Wrapper of GrammarElementEnhance. An ElementEnhanceProduction has the following assertion true:

LHS == RHS[0]

class parsetron.ElementProduction(element)[source]¶

Bases: parsetron.Production

Wrapper of GrammarElement. An ElementProduction has the following assertion true:

LHS == RHS[0]

class parsetron.ExpressionProduction(lhs, rhs)[source]¶

Bases: parsetron.Production

Wrapper of GrammarExpression.

class parsetron.Grammar[source]¶

Bases: object

Grammar user interface. Users should inherit this grammar and define a final grammar GOAL as class variable.

It’s a wrapper around GrammarImpl but does not expose any internal functions. So users can freely define their grammar without worrying about name pollution. However, when a Grammar is constructed, a GrammarImpl is actually returned:

>>> g = Grammar()

now g is the real grammar (GrammarImpl)

Warning

Grammar elements have to be defined as class variables instead of instance variables for the Grammar object to extract variable names in string

Warning

Users have to define a GOAL variable in Grammar (similar to start variable S conventionally used in grammar definition)

__metaclass__¶: alias of MetaGrammar

__weakref__¶: list of weak references to the object (if defined)

static test()[source]¶: A method to be batch called by pytest (through test_grammars.py). Users should give examples of what this Grammar parses and use these examples for testing.

class parsetron.GrammarElement[source]¶

Bases: object

Basic grammar symbols (terminal or non-terminal).

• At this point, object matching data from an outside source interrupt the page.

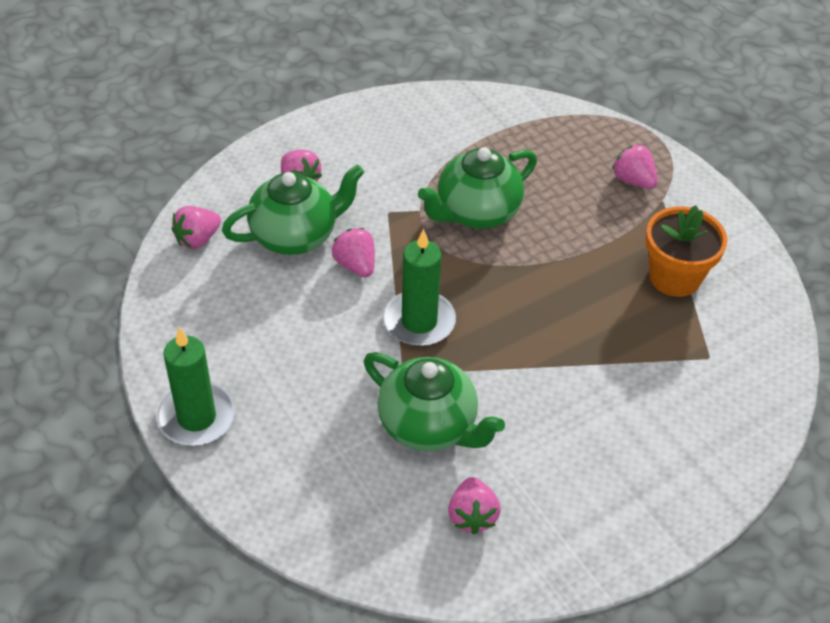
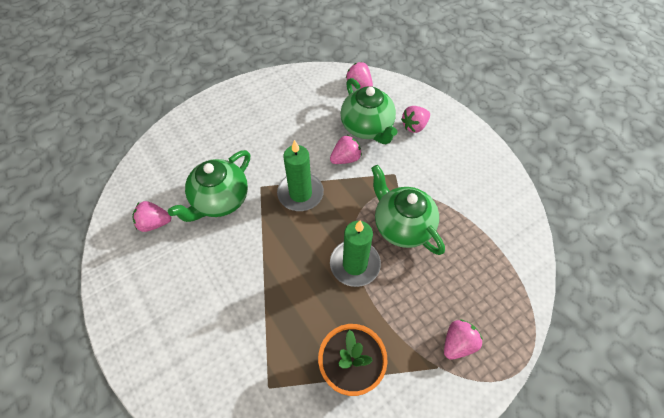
camera: 90 degrees right, 10 degrees up
green candle [156,327,235,446] -> green candle moved to [330,221,381,287]

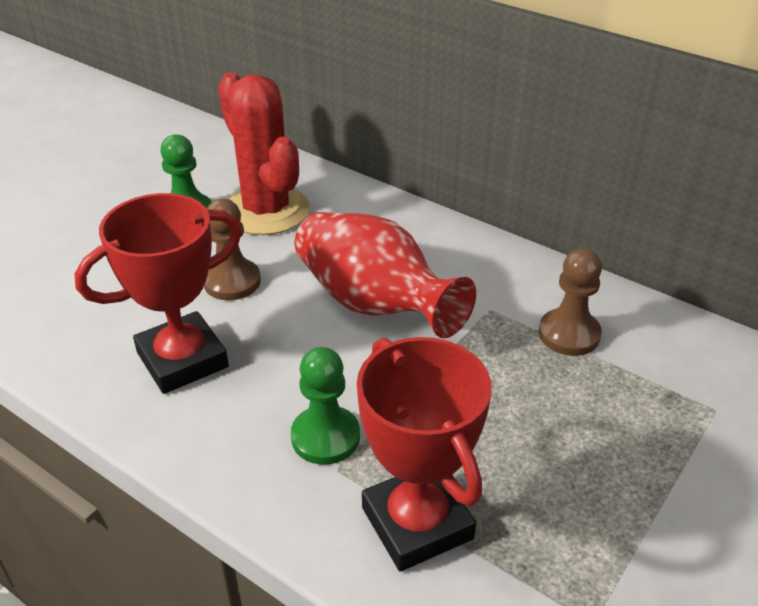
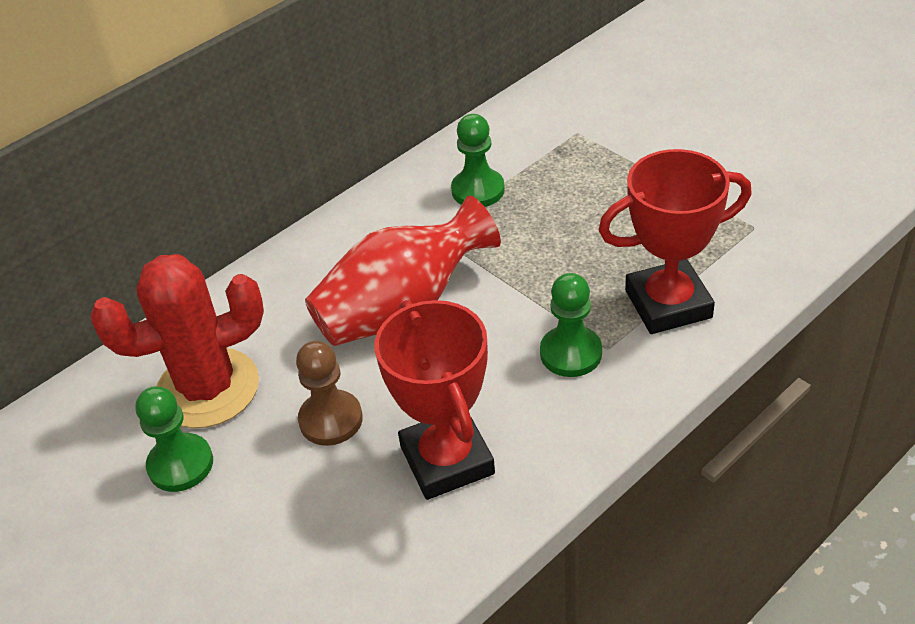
camera: 75 degrees left, 5 degrees up
brown pawn [539,248,602,356] -> green pawn [451,114,505,207]

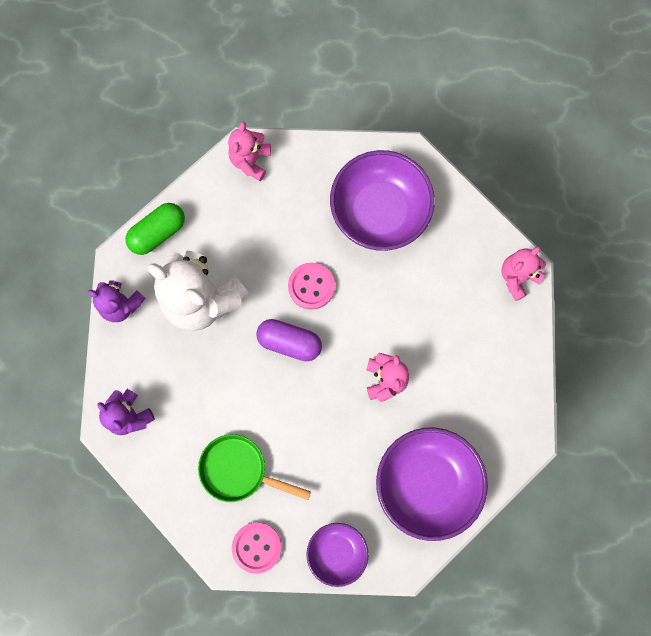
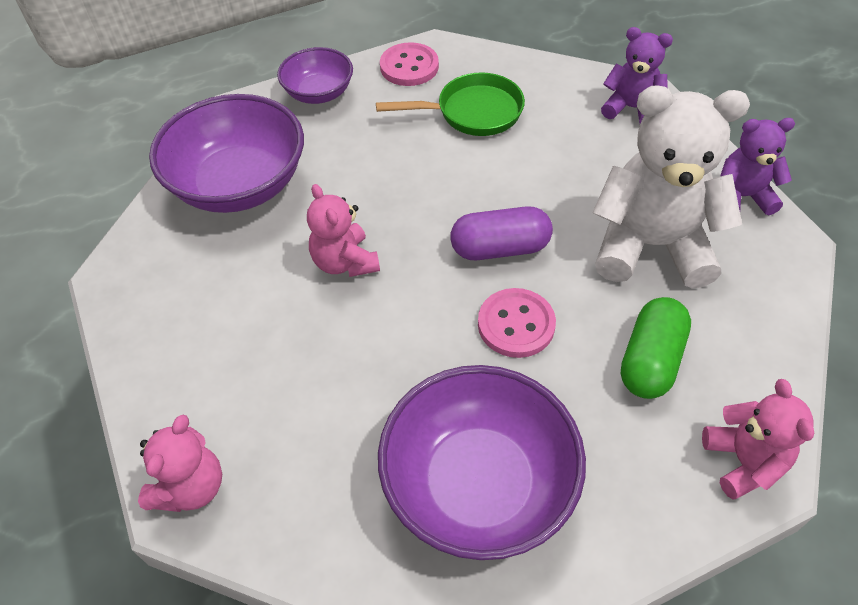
camera: 155 degrees right, 25 degrees down
green capsule [125,203,185,255] -> green capsule moved to [621,297,691,399]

Developers inheriting this class should implement the following functions:

_parse()
default_name()

A grammar element carries the following attributes:

is_terminal: whether this element is terminal or non-terminal. A general rule of thumb is:
- if it’s GrammarElement, then terminal;
- if it’s GrammarExpression, then non-terminal;
- if it’s GrammarElementEnhance, then non-terminal.
name: the name of this element, usually set by the the set_name() function or implicitly __call__() function.
variable_name: automatically extracted variable name in string through the Grammar construction.
canonical_name: if neither name nor variable_name is set, then a canonical name is assigned trying to be as expressive as possible.
as_list: whether saves result in a hierarchy as a list, or just flat
ignore: whether to be ignored in ParseResult

__add__(other)[source]¶: Implement the + operator. Returns And.

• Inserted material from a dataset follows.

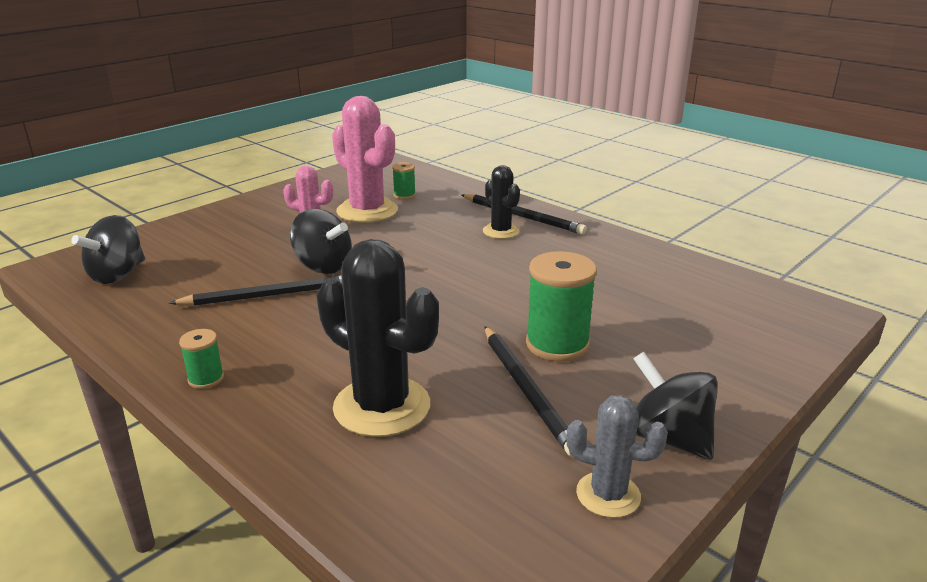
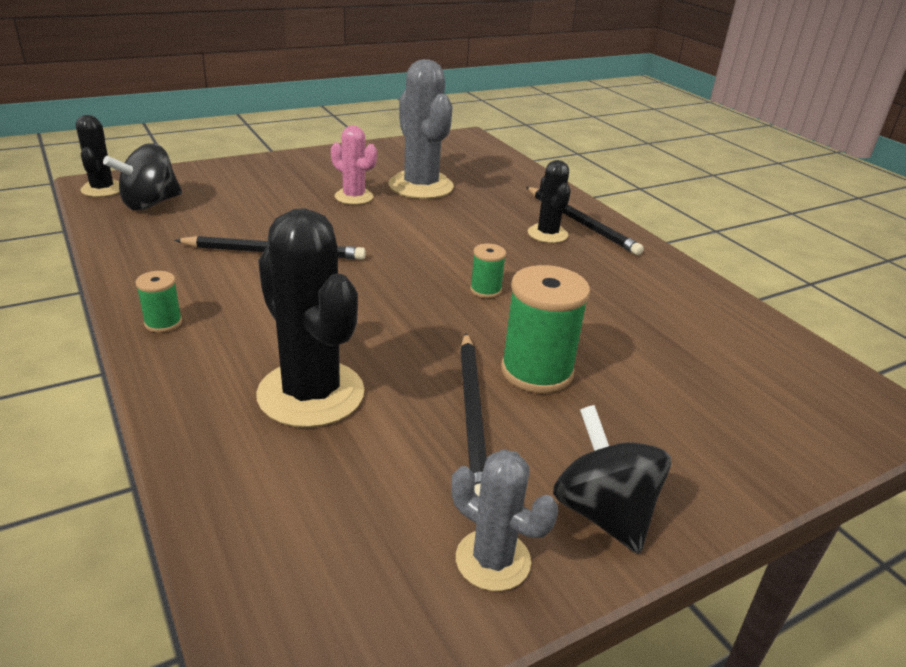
camera: 15 degrees right, 5 degrees up
black spinning top [290,209,352,274] -> none
pink cactus [332,96,398,223] -> grey cactus [388,59,454,199]
green spool [392,162,416,200] -> green spool moved to [470,243,506,298]
none -> black cactus [76,115,120,197]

__call__(name)[source]¶: Shortcut for set_name()

__mul__(other)[source]¶

Implements the * operator, followed by an integer or a tuple/list:

e * m: m repetitions of e (m > 0)

e * (m, n) or e * [m, n]: m to n repetitions of e (all inclusive)

m or n in (m,n)/[m,n] can be None

for instance (=> stands for “is equivalent to”):

e * (m, None) or e * (m,) => m or more instances of e => e * m + ZeroOrMore (e)

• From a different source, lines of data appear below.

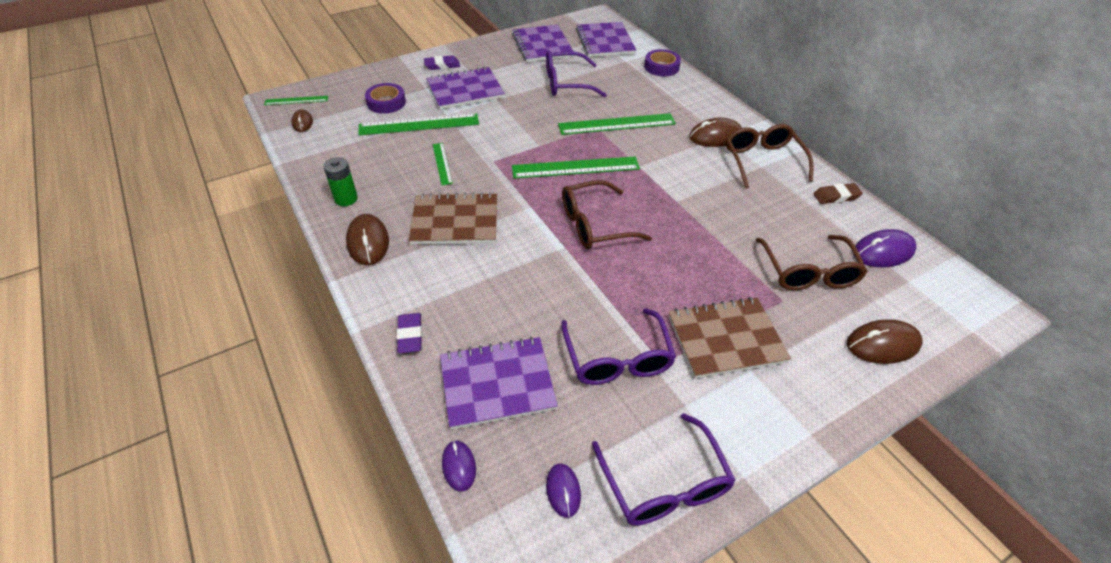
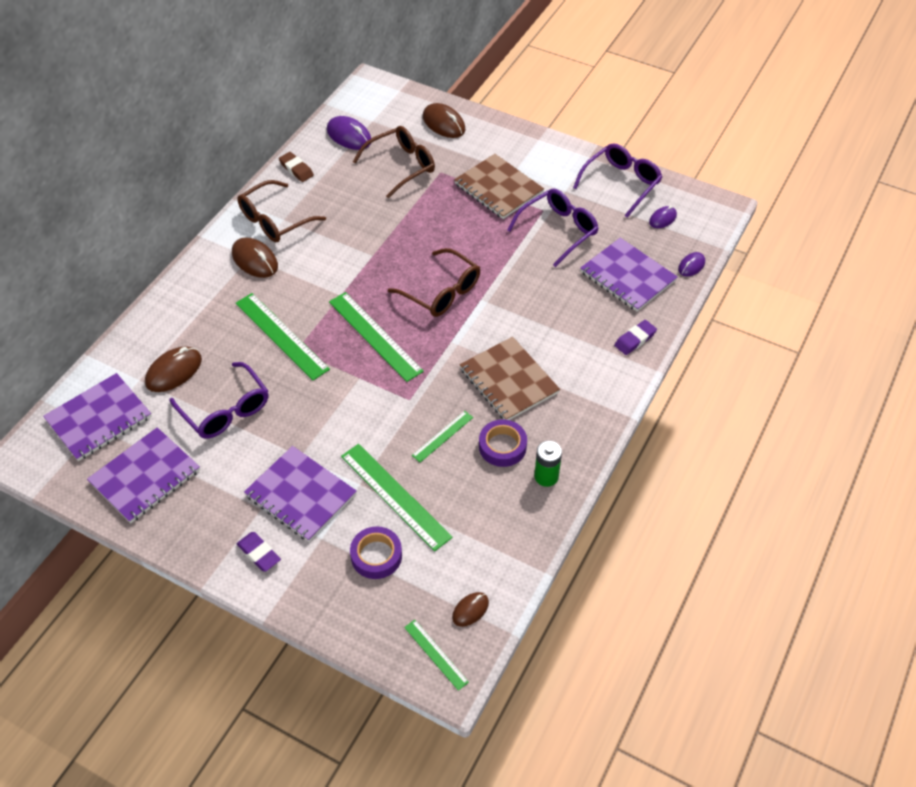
camera: 120 degrees left, 5 degrees up
brown mouse [346,214,389,265] -> brown mouse moved to [145,346,202,392]
purple tape [644,49,681,76] -> purple tape moved to [479,420,527,467]

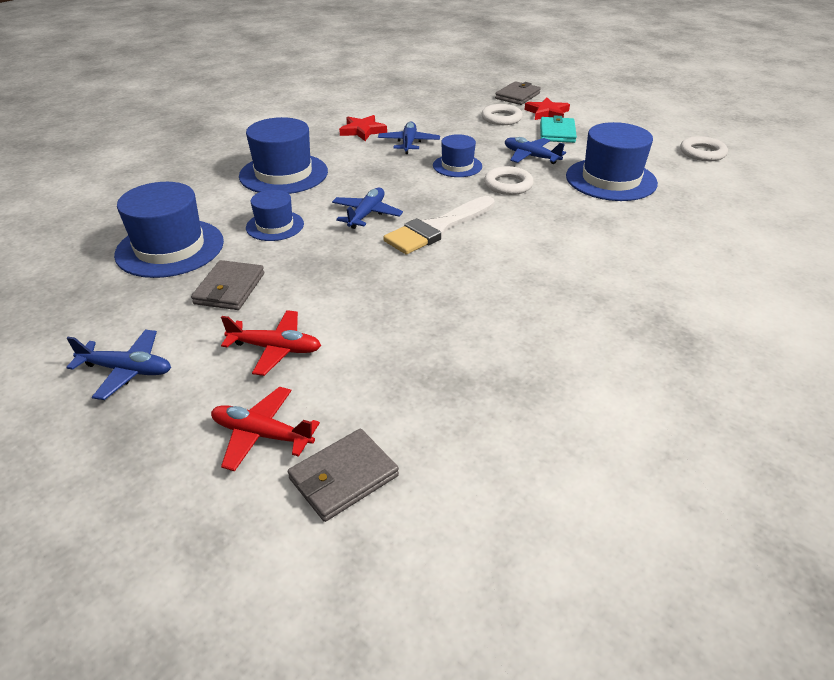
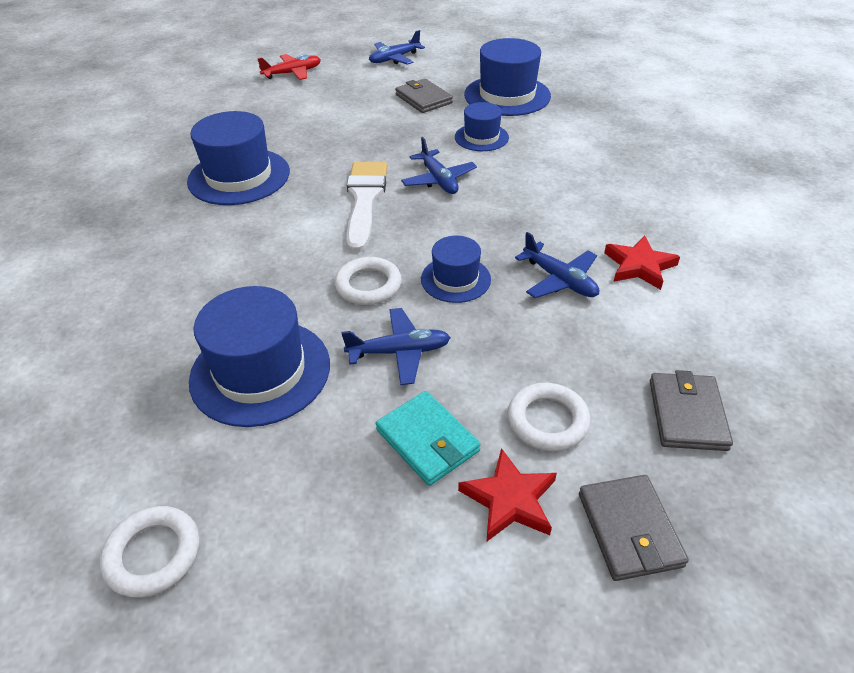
camera: 135 degrees right, 5 degrees up
red plane [221,310,321,376] -> none
blue hat [239,117,328,194] -> blue hat moved to [187,111,290,205]
grey wallet [288,429,399,522] -> grey wallet moved to [650,370,733,451]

e * (None, n) or e * (0, n) => 0 to n instances of e

e * (None, None) => ZeroOrMore (e)

e * (1, None) => OneOrMore (e)

e * (None, 1) => Optional (e)

__or__(other)[source]¶: Implement the | operator. Returns Or.

__radd__(other)[source]¶: Implement the + operator. Returns And.

__ror__(other)[source]¶: Implement the | operator. Returns Or.

__weakref__¶: list of weak references to the object (if defined)

_parse(instring)[source]¶

Main parsing method to be implemented by developers. Raises ParseException when there is no parse.

Parameters:	instring (str) – input string to be parsed
Returns:	True if full parse else False
Return type:	bool
Raises:	`ParseException`

default_name()[source]¶

default canonical name.

Returns:	a string
Return type:	str

ignore()[source]¶: Call this function to make this grammar element not appear in parse result. :return: self

parse(instring)[source]¶

Main parsing method to be called by users. Raises ParseException when there is no parse. Returns True if the whole string is parsed and False if input string is not parsed but no exception is thrown either (e.g., parsing with Null element)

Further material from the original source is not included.